### Instruction 1:
In the passage on probability, why does rolling a dice give the possibility of getting the numbers 1 to 6? Answer in one to three sentences.

### Provided passage:
□ □ □ □ □

After my first and second degrees in computer science, I thought I will not encounter any mathematical subject. Although, I may have to pursue other higher degrees, however, it may not require intense calculations. I thought that MBA is one of those degrees that will have nothing to do with major computations. I have seen some minor computations in some courses like Corporate Financial Accounting. They are mainly additions and subtractions. The introduction of probability in one of our courses – Data Analytics, broke my heart. Some may argue that it is not mathematics, but the definition will explain better.

**Definition of Probability**

Probability is the branch of mathematics that gives a numerical representation of how likely an event will occur. We apply the concept of probability in our daily activity, especially in decision making, and try to know the possibility of the occurrence of an event by considering possible outcomes. A typical example is the popular ludo game. This is a classical example of probability. When you roll a dice, there is the possibility of getting the numbers 1 to 6, since a dice is a cube with the six sides labelled 1 to 6.

□ □ □ □ □

### Information given:
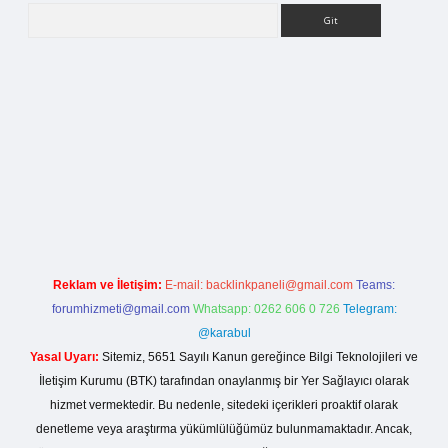
Arama
itesi
Reklam ve İletişim:
E-mail:
backlinkpaneli@gmail.com
Teams:
forumhizmeti@gmail.com
Whatsapp: 0262 606 0 726
Telegram:
@karabul
Yasal Uyarı:
Sitemiz, 5651 Sayılı Kanun gereğince Bilgi Teknolojileri ve
İletişim Kurumu (BTK) tarafından onaylanmış bir Yer Sağlayıcı olarak
hizmet vermektedir. Bu nedenle, sitedeki içerikleri proaktif olarak
denetleme veya araştırma yükümlülüğümüz bulunmamaktadır. Ancak,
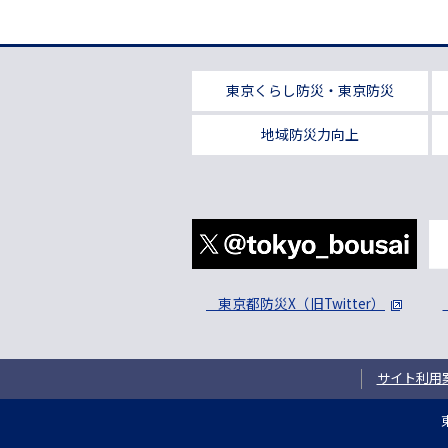
東京くらし防災・東京防災
地域防災力向上
東京都防災X（旧Twitter）
サイト利用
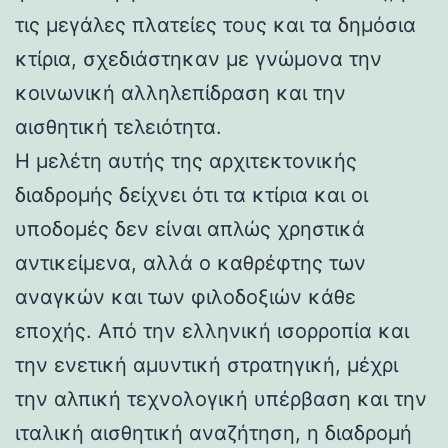
τις μεγάλες πλατείες τους και τα δημόσια
κτίρια, σχεδιάστηκαν με γνώμονα την
κοινωνική αλληλεπίδραση και την
αισθητική τελειότητα.
Η μελέτη αυτής της αρχιτεκτονικής
διαδρομής δείχνει ότι τα κτίρια και οι
υποδομές δεν είναι απλώς χρηστικά
αντικείμενα, αλλά ο καθρέφτης των
αναγκών και των φιλοδοξιών κάθε
εποχής. Από την ελληνική ισορροπία και
την ενετική αμυντική στρατηγική, μέχρι
την αλπική τεχνολογική υπέρβαση και την
ιταλική αισθητική αναζήτηση, η διαδρομή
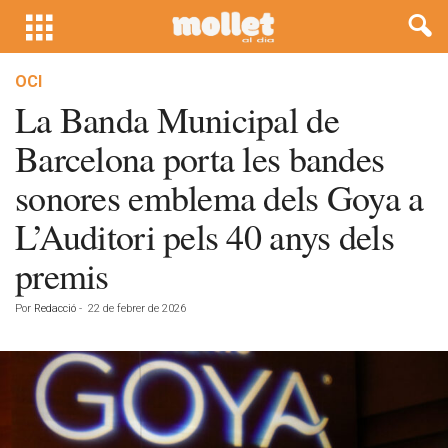
OCI
La Banda Municipal de
Barcelona porta les bandes
sonores emblema dels Goya a
L’Auditori pels 40 anys dels
premis
Por
Redacció
-
22 de febrer de 2026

□ □ □ □ □

### Instruction 2:
Return word for word the part of the listing that opens with the line containing "東京くらし防災・東京防災" and runs through the end of the listing, with both ends included. Leave the pictures out of your answer.

### Task response 1:
Rolling a dice can give any number from 1 to 6 because a dice is a cube whose six sides are labelled 1 to 6.

### Task response 2:
東京くらし防災・東京防災
地域防災力向上
東京都防災X（旧Twitter）
サイト利用
τις μεγάλες πλατείες τους και τα δημόσια
κτίρια, σχεδιάστηκαν με γνώμονα την
κοινωνική αλληλεπίδραση και την
αισθητική τελειότητα.
Η μελέτη αυτής της αρχιτεκτονικής
διαδρομής δείχνει ότι τα κτίρια και οι
υποδομές δεν είναι απλώς χρηστικά
αντικείμενα, αλλά ο καθρέφτης των
αναγκών και των φιλοδοξιών κάθε
εποχής. Από την ελληνική ισορροπία και
την ενετική αμυντική στρατηγική, μέχρι
την αλπική τεχνολογική υπέρβαση και την
ιταλική αισθητική αναζήτηση, η διαδρομή
OCI
La Banda Municipal de
Barcelona porta les bandes
sonores emblema dels Goya a
L’Auditori pels 40 anys dels
premis
Por
Redacció
-
22 de febrer de 2026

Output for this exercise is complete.